Thromb Haemost 2020; 120(11): 1594-1596
DOI: 10.1055/s-0040-1714217
Letter to the Editor

Personalizing Antithrombotic Therapy in COVID-19: Role of Thromboelastography and Thromboelastometry

Rahul Chaudhary
1  Division of Hospital Internal Medicine, Mayo Clinic, Rochester, Minnesota, United States
2  Sinai Center of Thrombosis Research, Sinai Hospital of Baltimore, Baltimore, Maryland, United States
,
Rolf P. Kreutz
3  Department of Internal Medicine, Krannert Institute of Cardiology, Indiana University School of Medicine, Indianapolis, Indiana, United States
,
Kevin P. Bliden
2  Sinai Center of Thrombosis Research, Sinai Hospital of Baltimore, Baltimore, Maryland, United States
,
Udaya S. Tantry
2  Sinai Center of Thrombosis Research, Sinai Hospital of Baltimore, Baltimore, Maryland, United States
,
Paul A. Gurbel
2  Sinai Center of Thrombosis Research, Sinai Hospital of Baltimore, Baltimore, Maryland, United States
› Author Affiliations
Funding None.

Coronavirus-2019 (COVID-19) infection is responsible for the pandemic outbreak across the world. The pathophysiology of COVID-19 has been characterized by endothelial dysfunction, and a thromboinflammatory state. Severe infection and poor clinical outcomes have been associated with diffuse endothelial dysfunction and a hyperinflammatory state leading to a cytokine storm which further enhances thrombotic complications.[1] [2] The pathophysiology uniquely affects the lungs in its early stages as evidenced by autopsy reports of diffuse alveolar damage along with pulmonary intravascular microthrombi in the absence of known venous thromboembolism (VTE).[3] Multiple retrospective and prospective clinical trials have evaluated thromboinflammatory biomarkers linking them to poor prognosis among patients with COVID-19 infection.[4] [5] [6] The thrombotic biomarkers evaluated include D-dimer levels, fibrinogen levels, prothrombin time (PT), and activated partial thromboplastin time (aPTT). There have been several reports and meta-analyses linking elevated D-dimer levels with poor prognosis including severity and mortality with COVID-19 infection.[5] [7] However, several concerns have been raised with the use of D-dimer as a biomarker among COVID-19 infected patients.
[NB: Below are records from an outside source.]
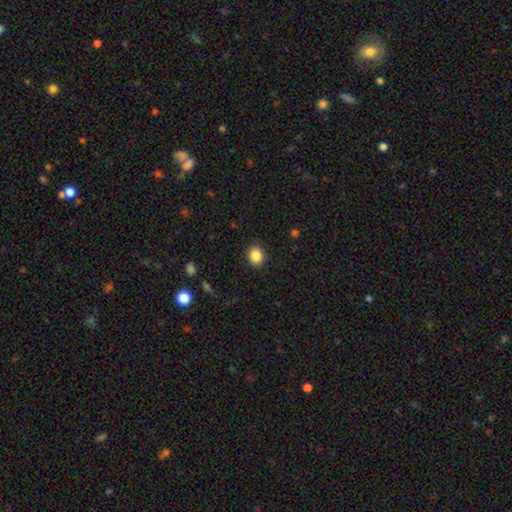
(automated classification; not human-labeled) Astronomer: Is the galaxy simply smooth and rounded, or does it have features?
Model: smooth — 87%.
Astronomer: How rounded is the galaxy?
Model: round — 52% (runner-up: in between, 47%).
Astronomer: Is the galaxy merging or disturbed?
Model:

D-dimer has low specificity and elevated levels are often seen with advanced age, African American race, female sex, active malignancy, surgery, pregnancy, immobility, cocaine use, connective tissue disorders, end-stage renal disease, and prior thromboembolic disease.[8] Also, D-dimer reflects a later stage in the hemostatic process and is released when a clot is degraded by the fibrinolytic processes. Other standard laboratory tests including PT and aPTT measure the clotting activity from the plasma and ignore other components of the coagulation such as the platelets and the fibrinolysis. The platelet count and fibrinogen concentration also have the caveat of providing static measures with no information regarding their functionality.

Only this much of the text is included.